Biliyorsunuz bunların yedek kuvvetleri var. Sıkıştıkça iftiraya başvururlar, sıkıştıkça birilerinden yardım isterler. Kimden yardım istediler? 33 askerimizi şehit eden, Bingöl'de bu olayı planlayan Osman Öcalan'ı televizyona çıkardılar mı? Bunu, AK Parti'ye oy alabilmek için yaptılar. Bugün HDP'li Ahmet Türk açıkladı. Geçen hafta Sayın Genel Başkan’ımız Akşener söylemişti, inkar ediyorlardı. Ahmet Türk bugün diyor ki 'Gene sıkıştılar, İmralı'ya gittiler. Oy istiyorlar, İmralı'dan destek bekliyorlar' diyor. Hal böyleyken teröristle iş birliği yapan biz oluyoruz. Bu parti, İYİ Parti, Cumhuriyet’in kurucu değerlerine sadık bir partidir. Ne böldürür ne de bölünmesine izin verir. HDP içerisinde de var PKK'nın uzantıları. Onlar da başladılar ‘Bebek katili çıkacak’ diye. Geç babam. Nereye oy verirsen ver, bebek katili asla çıkmayacak.

"BU HALKIN YEDİĞİNE, İÇTİĞİNE, GİYDİĞİNE, GEZDİĞİNE, AĞLADIĞINA, GÜLDÜĞÜNE KARIŞMAYIN KARDEŞİM"

Sahte belgeler yapmaya başladılar. Kemal Bey'in, Akşener'in fotoğrafını koyuyorlar, 'Bunlar gelirse şunlar çıkacak' diye halkın kafasını bulandırıyorlar. Yapsanız yapsanız, oy almak için o bebek katilini siz çıkarırsınız bu ülkede. Zaman zaman Sayın Cumhurbaşkanı, 'Bu siyasi bir rekabettir, bunu kavga dönüştürmemek lazım' diyor.
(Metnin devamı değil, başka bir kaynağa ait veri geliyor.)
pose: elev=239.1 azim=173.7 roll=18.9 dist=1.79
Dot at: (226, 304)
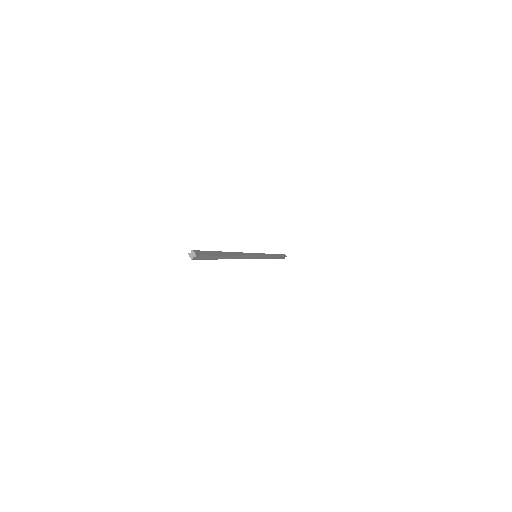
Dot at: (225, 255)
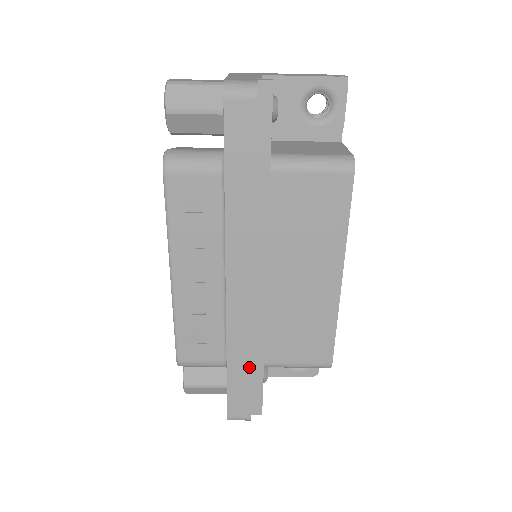
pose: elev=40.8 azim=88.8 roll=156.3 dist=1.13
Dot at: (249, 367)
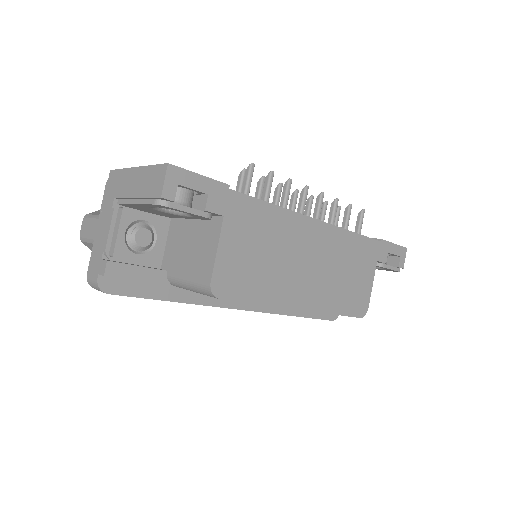
Dot at: (298, 316)
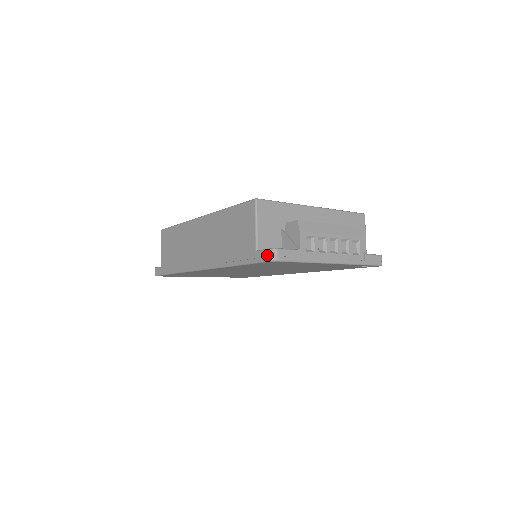
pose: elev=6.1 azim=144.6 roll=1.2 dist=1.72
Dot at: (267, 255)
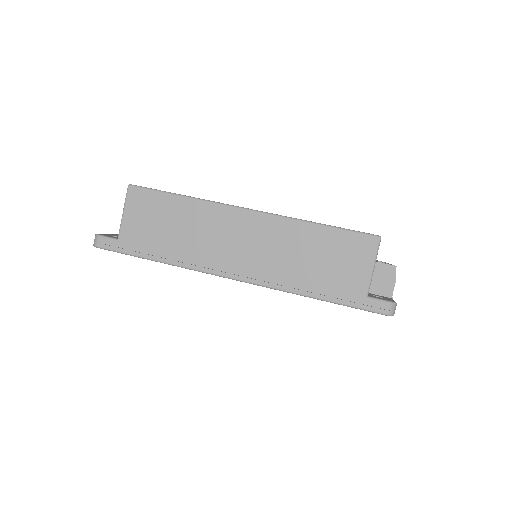
Dot at: (387, 308)
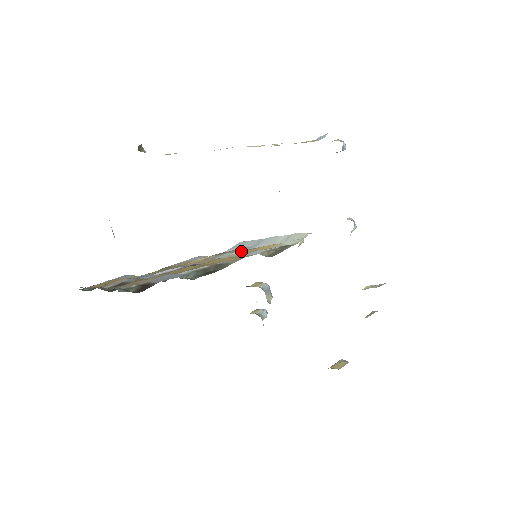
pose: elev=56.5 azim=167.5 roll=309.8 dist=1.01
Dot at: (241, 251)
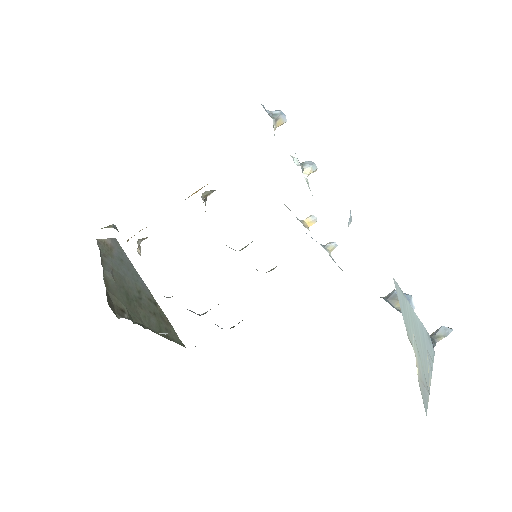
Dot at: occluded
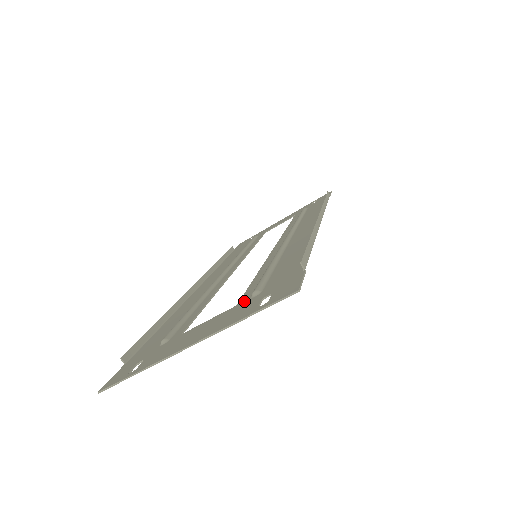
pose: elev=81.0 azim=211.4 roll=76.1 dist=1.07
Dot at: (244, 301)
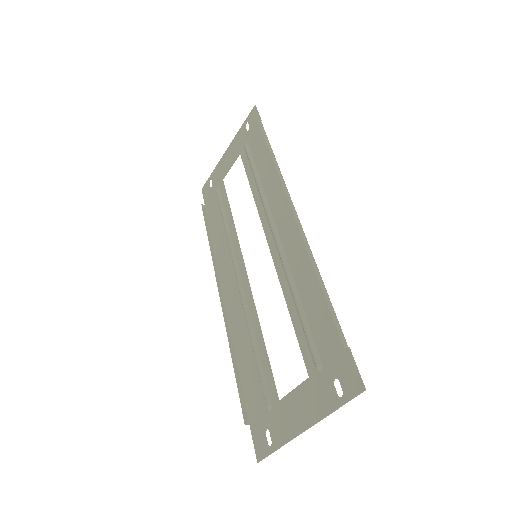
Dot at: (313, 374)
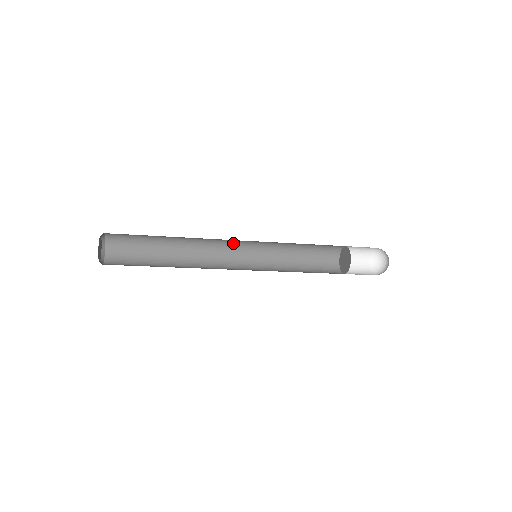
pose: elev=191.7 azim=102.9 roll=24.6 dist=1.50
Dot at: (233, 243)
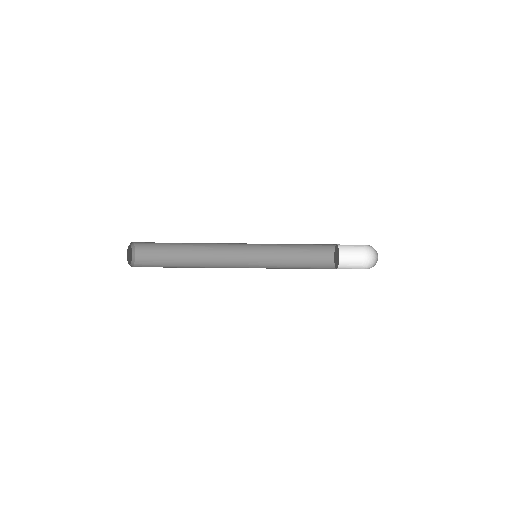
Dot at: (237, 244)
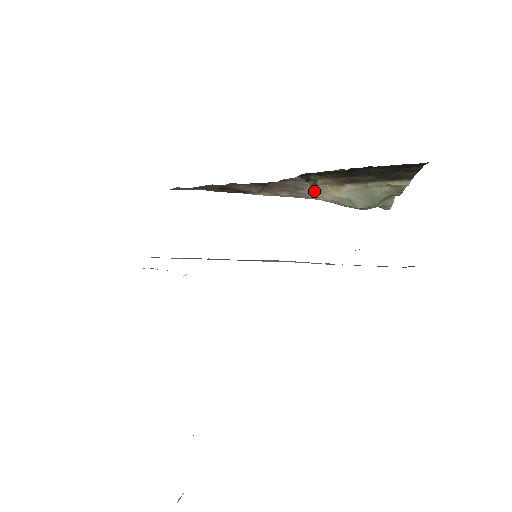
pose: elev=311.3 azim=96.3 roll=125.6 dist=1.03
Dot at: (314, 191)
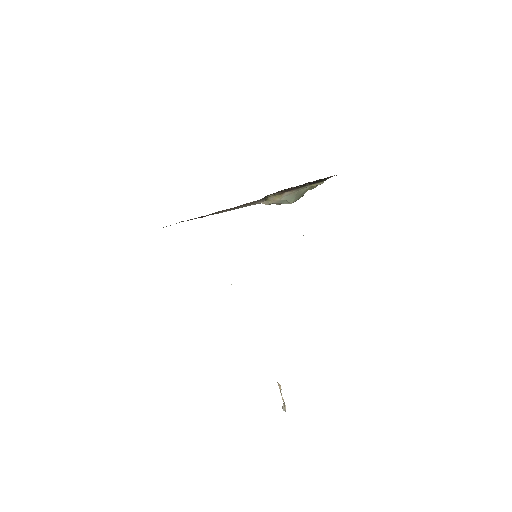
Dot at: (263, 201)
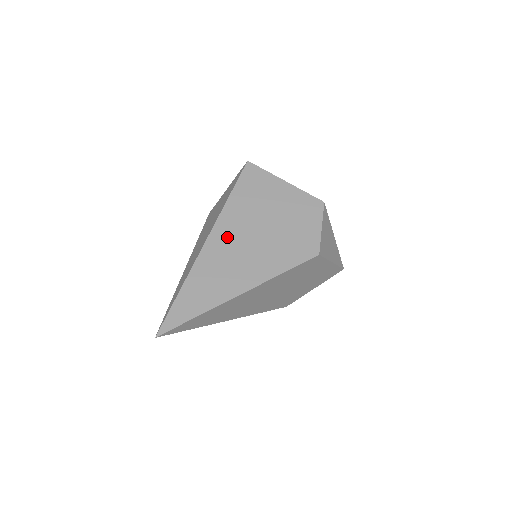
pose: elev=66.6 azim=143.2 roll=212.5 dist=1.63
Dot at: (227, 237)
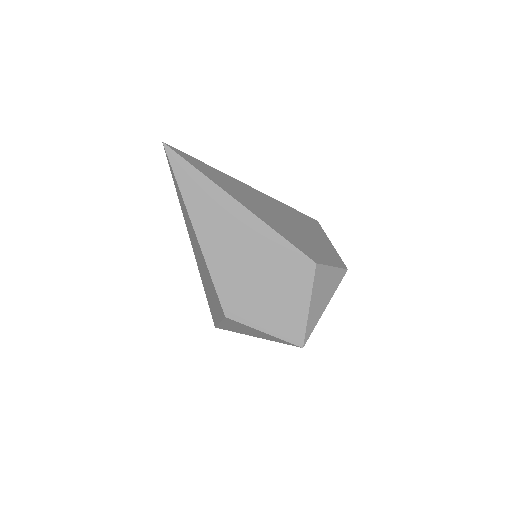
Dot at: (266, 200)
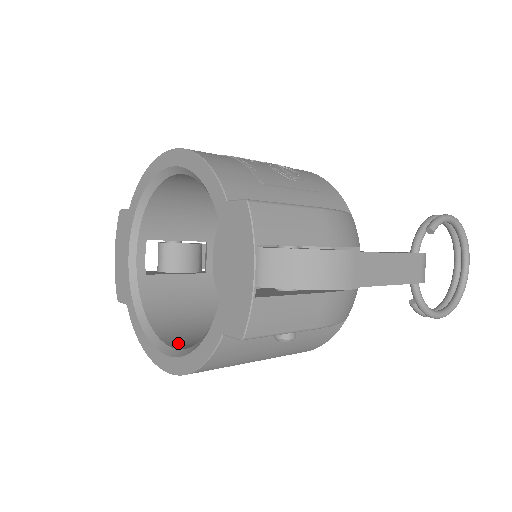
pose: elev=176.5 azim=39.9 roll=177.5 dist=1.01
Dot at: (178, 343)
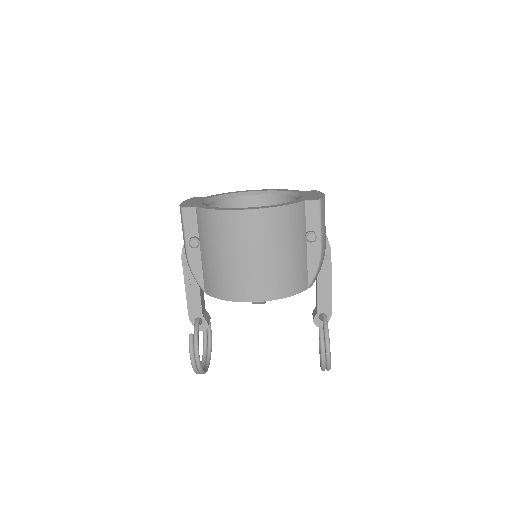
Dot at: occluded
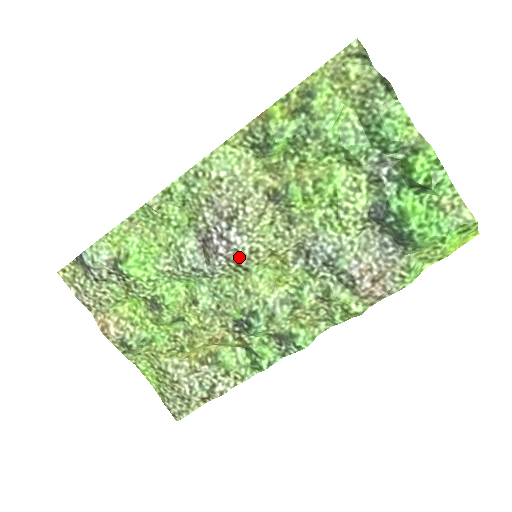
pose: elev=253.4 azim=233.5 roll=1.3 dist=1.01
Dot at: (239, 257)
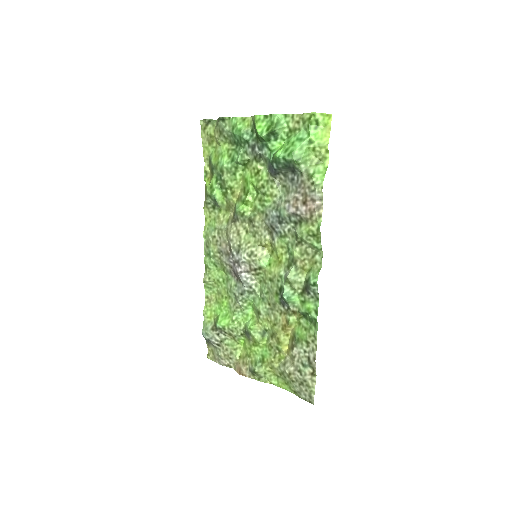
Dot at: (249, 265)
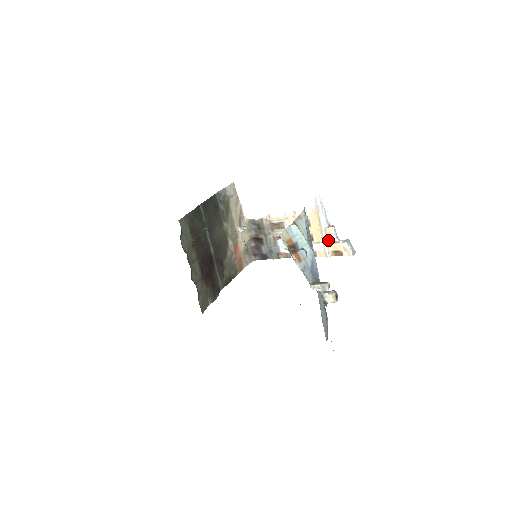
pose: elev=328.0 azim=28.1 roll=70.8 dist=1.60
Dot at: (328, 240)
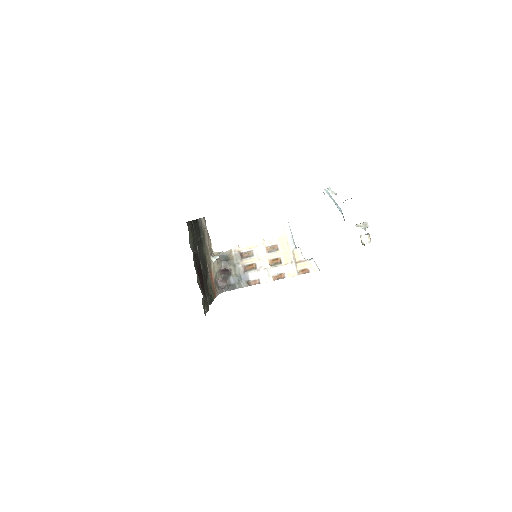
Dot at: (295, 260)
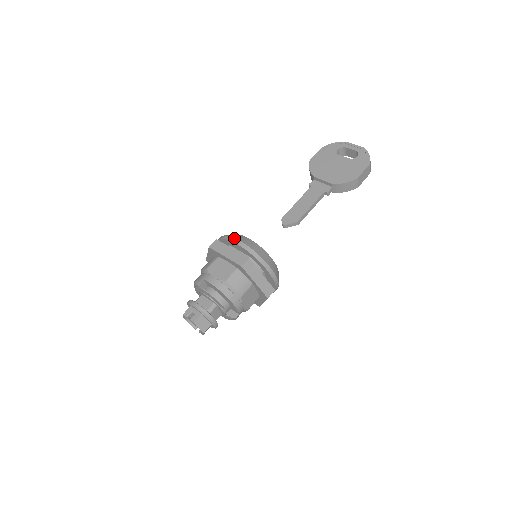
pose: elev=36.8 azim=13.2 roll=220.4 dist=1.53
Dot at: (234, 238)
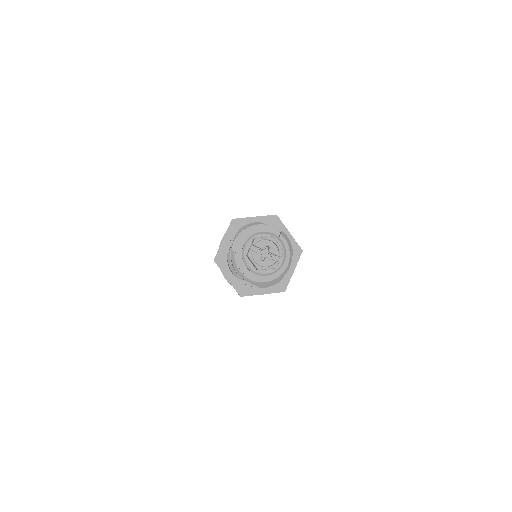
Dot at: (219, 246)
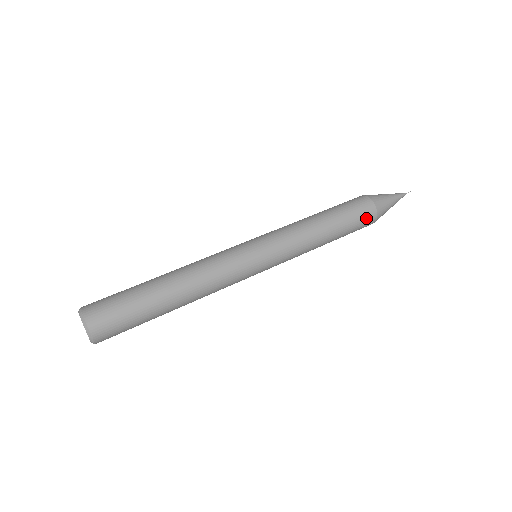
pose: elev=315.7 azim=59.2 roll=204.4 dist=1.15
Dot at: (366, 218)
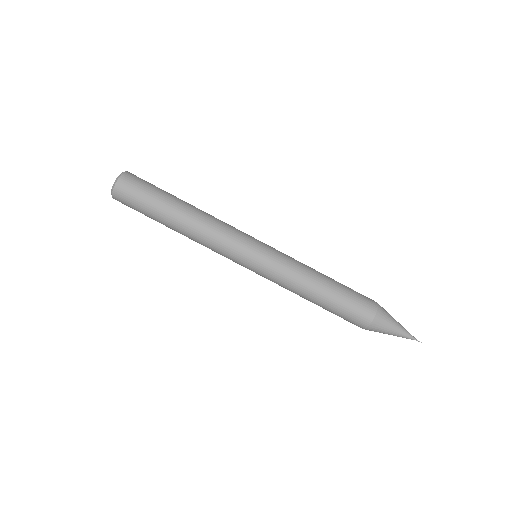
Dot at: occluded
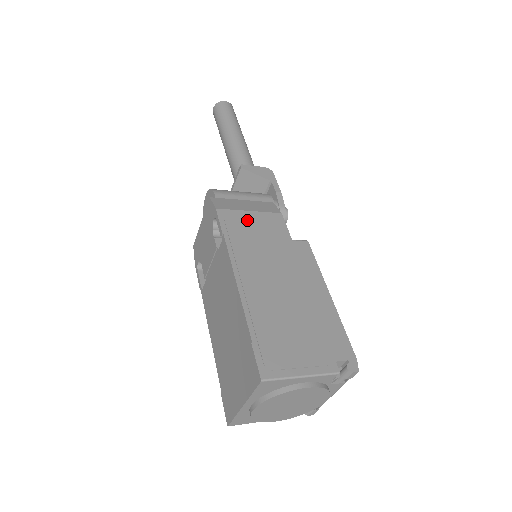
Ertesi gün bakıyorsunuz, yemediğimiz hakaret kalmıyor. Ankara'nın bazı ilçelerinde o kadar ileri götürüyorlar ki 'Müslümanı mı seçeceksiniz, gavuru mu seçeceksiniz' diye. Sadece kendilerini muhafazakar sanıyorlar ama onların muhafazakarlığı da çifte standart. İstediklerini görürler, istediklerini görmezler. 'Şampanyayla kutlayacaklar' diyorlar. Artık bu halkın yediğine, içtiğine, giydiğine, gezdiğine, ağladığına, güldüğüne karışmayın kardeşim. PKK'nın görüşleri neyse HÜDA PAR'ın görüşleri de aynıdır. Onu aldınız yanınıza. Nasıl izah edeceksiniz bunu? Çok yıllar önce, ‘İktidarda kalabilmek için papaz cübbesi dahi giyerim' dediler mi? Bu, riyakar bir siyaset. Biz diyoruz ki ne iseniz o olun, dümdüz olun diyoruz.

"İDARECİLİK YAPANLARA BİR BAKIN, 20 YIL ÖNCE OTURDUKLARI YERLE AYNI YERDE Mİ OTURUYORLAR"

'PKK, PKK' diye, onun arkasına saklanarak siyaset yapıyorlar. PKK'nın arkasında, insanlardaki açlık, geçim sıkıntısı, işsizlik, torpil, liyakatsizlik konuşulmasın istiyorlar. İdarecilik yapanlara bir bakın, 20 yıl önce oturdukları yerle aynı yerde mi oturuyorlar? 20 yıl önce bindikleri arabalara mı biniyor? Çocukları nerede okuyor? Siz öyle bir iddia ile geldiniz ki Türkiye'nin hepsini zenginleştirecek, Türkiye'yi cennet yapacaktınız; cehennemi yaşatıyorsunuz. Sizde olan bu gençlerde de olsun. Bu gençler artık hayal de kuramıyorlar. Bu gençler telefonun, evin, arabanın en iyisini kullanmak zorunda. Tatile, yurt dışına gitmek zorunda. Sadece sizin çocuklarınız mı yapacak bu işi? Bir eski başbakanımız diyor ki 'Bunlar gayri milli', çocuğunun serveti yurt dışında. Bir eski bakan, Turkcell'den 100 bin euro maaş alıyor; kızı eski bakan, bir yerde 40 bin lira, yönetim kurulu... Bir çocuğu da külliyede çift maaş alıyor. Bunların devam etmesini istiyorlar. Millet çocuğuna iş ararken ikişer üçer maaşlar… Bunları bırakmak istemiyorlar."